┌─ Source material
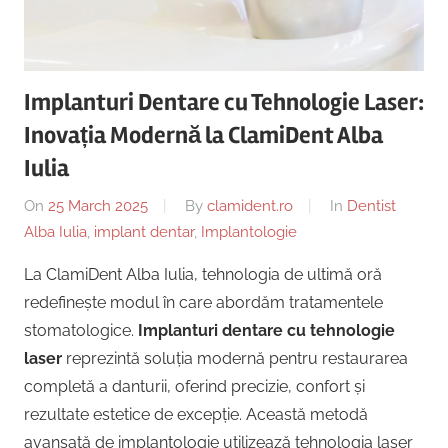
Copii,
|
Dentist,
Strada
Centru
Ion
Implanturi Dentare cu Tehnologie Laser:
Lăncrănjan
Implantologie
Inovația Modernă la ClamiDent Alba
19,
Alba
Iulia
Iulia
On
25 March 2025
By
clamident.ro
In
Dentist
510218,
Alba Iulia
,
implant dentar
,
Implantologie
România
+40754463365
La ClamiDent Alba Iulia, tehnologia de ultimă oră
redefinește modul în care abordăm tratamentele
stomatologice.
Implanturi dentare cu tehnologie
laser
reprezintă soluția modernă pentru restaurarea
completă a danturii, oferind precizie, confort și
rezultate estetice de excepție. Această metodă
avansată de implantologie utilizează tehnologia laser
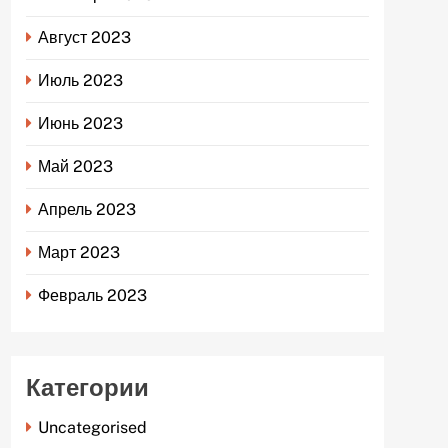
Август 2023
Июль 2023
Июнь 2023
Май 2023
Апрель 2023
Март 2023
Февраль 2023
Категории
Uncategorised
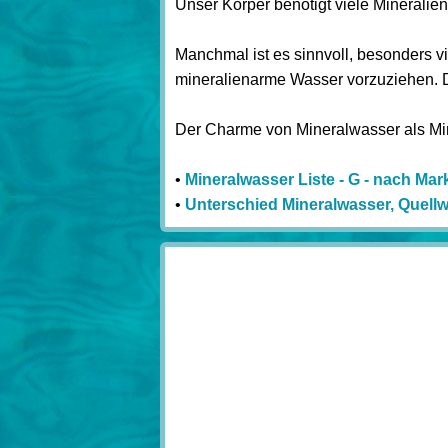
Unser Körper benötigt viele Mineralie
Manchmal ist es sinnvoll, besonders v
mineralienarme Wasser vorzuziehen. D
Der Charme von Mineralwasser als Miner
•
Mineralwasser Liste - G - nach Mar
•
Unterschied Mineralwasser, Quellw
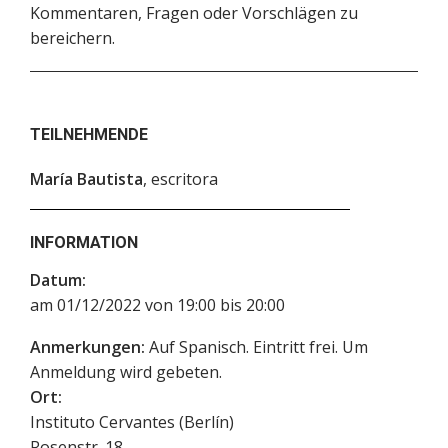
Kommentaren, Fragen oder Vorschlägen zu
bereichern.
TEILNEHMENDE
María Bautista
, escritora
INFORMATION
Datum:
am 01/12/2022 von 19:00 bis 20:00
Anmerkungen:
Auf Spanisch. Eintritt frei. Um
Anmeldung wird gebeten.
Ort:
Instituto Cervantes (Berlín)
Rosenstr. 18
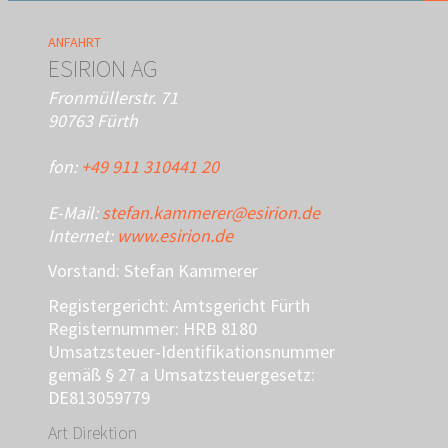
ANFAHRT
ESIRION AG
Fronmüllerstr. 71
90763 Fürth
fon:
+49 911 310441 20
E-Mail:
stefan.kammerer@esirion.de
Internet:
www.esirion.de
Vorstand: Stefan Kammerer
Registergericht: Amtsgericht Fürth
Registernummer: HRB 8180
Umsatzsteuer-Identifikationsnummer
gemäß § 27 a Umsatzsteuergesetz:
DE813059779
Art Direktion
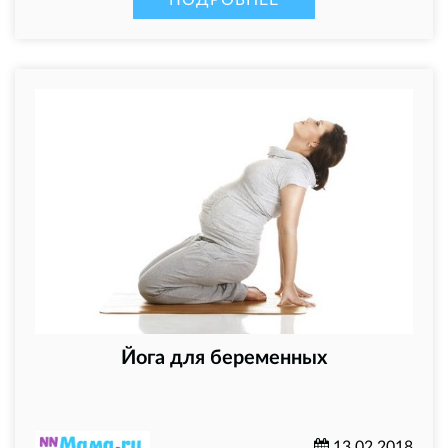
Йога для беременных
13.02.2018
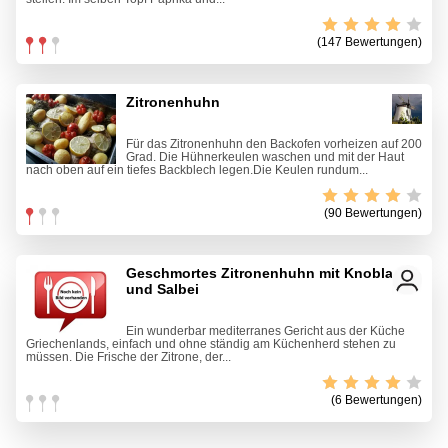
(147 Bewertungen)
Zitronenhuhn
Für das Zitronenhuhn den Backofen vorheizen auf 200
Grad. Die Hühnerkeulen waschen und mit der Haut
nach oben auf ein tiefes Backblech legen.Die Keulen rundum...
(90 Bewertungen)
Geschmortes Zitronenhuhn mit Knoblauch
und Salbei
Ein wunderbar mediterranes Gericht aus der Küche
Griechenlands, einfach und ohne ständig am Küchenherd stehen zu
müssen. Die Frische der Zitrone, der...
(6 Bewertungen)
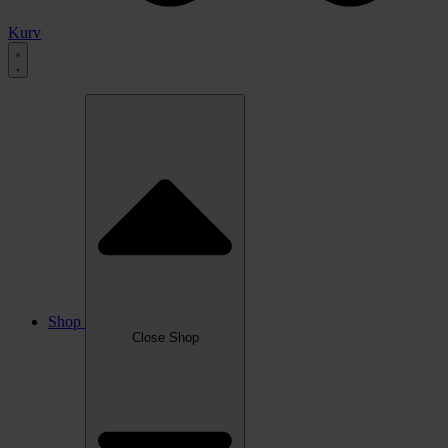
Kurv
Shop
Close Shop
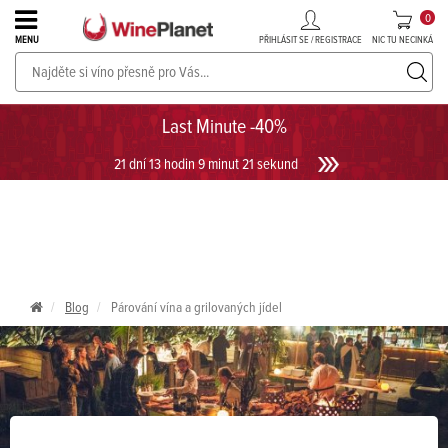
0
PŘIHLÁSIT SE / REGISTRACE
NIC TU NECINKÁ
MENU
PROSECCO v akci až do -30%!
UKÁZAT PROSECCO
Last Minute -40%
21 dní 13 hodin 9 minut 20 sekund
Blog
Párování vína a grilovaných jídel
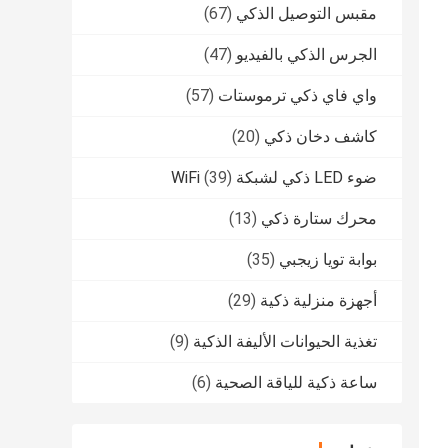
مقبس التوصيل الذكي
(67)
الجرس الذكي بالفيديو
(47)
واي فاي ذكي ترموستات
(57)
كاشف دخان ذكي
(20)
ضوء LED ذكي لشبكة WiFi
(39)
محرك ستارة ذكي
(13)
بوابة تويا زيجبي
(35)
أجهزة منزلية ذكية
(29)
تغذية الحيوانات الأليفة الذكية
(9)
ساعة ذكية للياقة الصحية
(6)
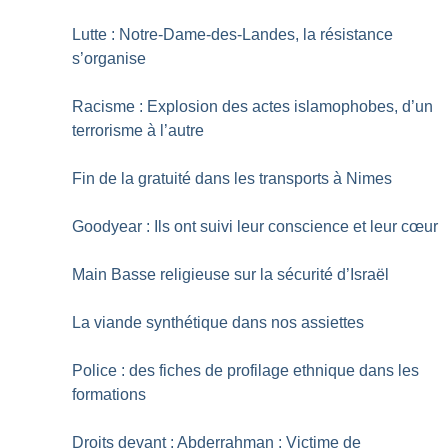
Lutte : Notre-Dame-des-Landes, la résistance
s’organise
Racisme : Explosion des actes islamophobes, d’un
terrorisme à l’autre
Fin de la gratuité dans les transports à Nimes
Goodyear : Ils ont suivi leur conscience et leur cœur
Main Basse religieuse sur la sécurité d’Israël
La viande synthétique dans nos assiettes
Police : des fiches de profilage ethnique dans les
formations
Droits devant : Abderrahman : Victime de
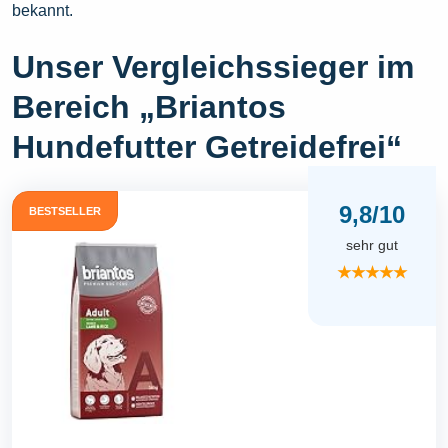
bekannt.
Unser Vergleichssieger im
Bereich „Briantos
Hundefutter Getreidefrei“
9,8/10
BESTSELLER
sehr gut
★★★★★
└─
The problem:
Arrange every line of the data above as a numbered list, skipping any blank lines. Leave the pictures out of your answer.

Expected output:
1. Copii,
2. |
3. Dentist,
4. Strada
5. Centru
6. Ion
7. Implanturi Dentare cu Tehnologie Laser:
8. Lăncrănjan
9. Implantologie
10. Inovația Modernă la ClamiDent Alba
11. 19,
12. Alba
13. Iulia
14. Iulia
15. On
16. 25 March 2025
17. By
18. clamident.ro
19. In
20. Dentist
21. 510218,
22. Alba Iulia
23. ,
24. implant dentar
25. ,
26. Implantologie
27. România
28. +40754463365
29. La ClamiDent Alba Iulia, tehnologia de ultimă oră
30. redefinește modul în care abordăm tratamentele
31. stomatologice.
32. Implanturi dentare cu tehnologie
33. laser
34. reprezintă soluția modernă pentru restaurarea
35. completă a danturii, oferind precizie, confort și
36. rezultate estetice de excepție. Această metodă
37. avansată de implantologie utilizează tehnologia laser
38. Август 2023
39. Июль 2023
40. Июнь 2023
41. Май 2023
42. Апрель 2023
43. Март 2023
44. Февраль 2023
45. Категории
46. Uncategorised
47. Unser Körper benötigt viele Mineralie
48. Manchmal ist es sinnvoll, besonders v
49. mineralienarme Wasser vorzuziehen. D
50. Der Charme von Mineralwasser als Miner
51. •
52. Mineralwasser Liste - G - nach Mar
53. •
54. Unterschied Mineralwasser, Quellw
55. Kommentaren, Fragen oder Vorschlägen zu
56. bereichern.
57. TEILNEHMENDE
58. María Bautista
59. , escritora
60. INFORMATION
61. Datum:
62. am 01/12/2022 von 19:00 bis 20:00
63. Anmerkungen:
64. Auf Spanisch. Eintritt frei. Um
65. Anmeldung wird gebeten.
66. Ort:
67. Instituto Cervantes (Berlín)
68. Rosenstr. 18
69. ANFAHRT
70. ESIRION AG
71. Fronmüllerstr. 71
72. 90763 Fürth
73. fon:
74. +49 911 310441 20
75. E-Mail:
76. stefan.kammerer@esirion.de
77. Internet:
78. www.esirion.de
79. Vorstand: Stefan Kammerer
80. Registergericht: Amtsgericht Fürth
81. Registernummer: HRB 8180
82. Umsatzsteuer-Identifikationsnummer
83. gemäß § 27 a Umsatzsteuergesetz:
84. DE813059779
85. Art Direktion
86. Йога для беременных
87. 13.02.2018
88. (147 Bewertungen)
89. Zitronenhuhn
90. Für das Zitronenhuhn den Backofen vorheizen auf 200
91. Grad. Die Hühnerkeulen waschen und mit der Haut
92. nach oben auf ein tiefes Backblech legen.Die Keulen rundum...
93. (90 Bewertungen)
94. Geschmortes Zitronenhuhn mit Knoblauch
95. und Salbei
96. Ein wunderbar mediterranes Gericht aus der Küche
97. Griechenlands, einfach und ohne ständig am Küchenherd stehen zu
98. müssen. Die Frische der Zitrone, der...
99. (6 Bewertungen)
100. Kurv
101. Shop
102. Close Shop
103. 0
104. PŘIHLÁSIT SE / REGISTRACE
105. NIC TU NECINKÁ
106. MENU
107. PROSECCO v akci až do -30%!
108. UKÁZAT PROSECCO
109. Last Minute -40%
110. 21 dní 13 hodin 9 minut 20 sekund
111. Blog
112. Párování vína a grilovaných jídel
113. مقبس التوصيل الذكي
114. (67)
115. الجرس الذكي بالفيديو
116. (47)
117. واي فاي ذكي ترموستات
118. (57)
119. كاشف دخان ذكي
120. (20)
121. ضوء LED ذكي لشبكة WiFi
122. (39)
123. محرك ستارة ذكي
124. (13)
125. بوابة تويا زيجبي
126. (35)
127. أجهزة منزلية ذكية
128. (29)
129. تغذية الحيوانات الأليفة الذكية
130. (9)
131. ساعة ذكية للياقة الصحية
132. (6)
133. Lutte : Notre-Dame-des-Landes, la résistance
134. s’organise
135. Racisme : Explosion des actes islamophobes, d’un
136. terrorisme à l’autre
137. Fin de la gratuité dans les transports à Nimes
138. Goodyear : Ils ont suivi leur conscience et leur cœur
139. Main Basse religieuse sur la sécurité d’Israël
140. La viande synthétique dans nos assiettes
141. Police : des fiches de profilage ethnique dans les
142. formations
143. Droits devant : Abderrahman : Victime de
144. bekannt.
145. Unser Vergleichssieger im
146. Bereich „Briantos
147. Hundefutter Getreidefrei“
148. 9,8/10
149. BESTSELLER
150. sehr gut
151. ★★★★★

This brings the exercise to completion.